In base alla classificazione per settore produttivo, le attività professionali risultano il settore con il maggior numero di aperture di partite Iva (19,7% del totale), seguito dal commercio con il 17,1% e dalle costruzioni (9,7%). Rispetto al primo trimestre del 2019, tra i settori principali la maggiore flessione di aperture si è avuta nelle attività di intrattenimento (-24,9%, in marzo -63,9%), la meno sensibile nella sanità (-10,5%). Nei primi due mesi i servizi alle imprese registrano una diminuzione di avviamenti del 14,1%, mentre l’istruzione è in attivo del 2,2%. La distribuzione per natura giuridica mostra che il 76,1% delle nuove aperture di partita Iva è dovuto alle persone fisiche, il 18,6% alle società di capitali, il 3,6% alle società di persone; la quota dei ‘non residenti’ e ‘altre forme giuridiche’ rappresenta complessivamente l’1,6% del totale delle nuove aperture.

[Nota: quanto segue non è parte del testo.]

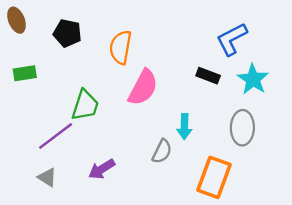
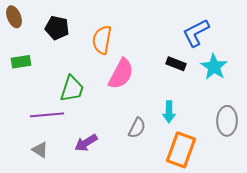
cyan arrow: (184, 127) -> (169, 112), moved
gray ellipse: (242, 128) -> (227, 121), moved
purple line: (56, 136) -> (47, 115), turned 32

Rispetto al primo trimestre del 2019, tutte le forme giuridiche accusano consistenti cali di aperture: dal -17,1% delle società di persone al -20,7% delle persone fisiche; in questo caso, nel primo bimestre la flessione maggiore riguarda le persone fisiche (-9,7%), che l’anno scorso hanno subito un forte aumento a causa delle massicce adesioni al regime forfetario, mentre è più contenuta per le società di capitali (-2,9%). Nel mese di marzo le diminuzioni si attestano tra il 50 ed il 57% per tutte le forme giuridiche.

 

 

Da segnalare in controtendenza i soggetti non residenti, che continuano a registrare un forte aumento (+56,7%) e si concentrano in particolare nel commercio elettronico. Relativamente alle persone fisiche, la ripartizione di genere mostra una sostanziale stabilità (maschi al 61,1%). Il 47,6% delle nuove aperture è stato avviato da giovani fino a 35 anni ed il 31,7% da soggetti appartenenti alla fascia dai 36 ai 50 anni. Rispetto al corrispondente periodo dello scorso anno, tutte le classi di età registrano decrementi di aperture: la più consistente è il -31,9% della classe più anziana. Analizzando il Paese di nascita degli avvianti, si evidenzia che il 14,5% delle aperture è operato da un soggetto nato all’estero. Nel periodo considerato 81.779 soggetti hanno aderito al regime forfetario, pari al 51,5% del totale delle nuove aperture, con una diminuzione del 21,7% rispetto allo stesso periodo dell’anno precedente. Al riguardo, in gennaio la flessione è stata pari al 10,9%, in marzo al 50,6%.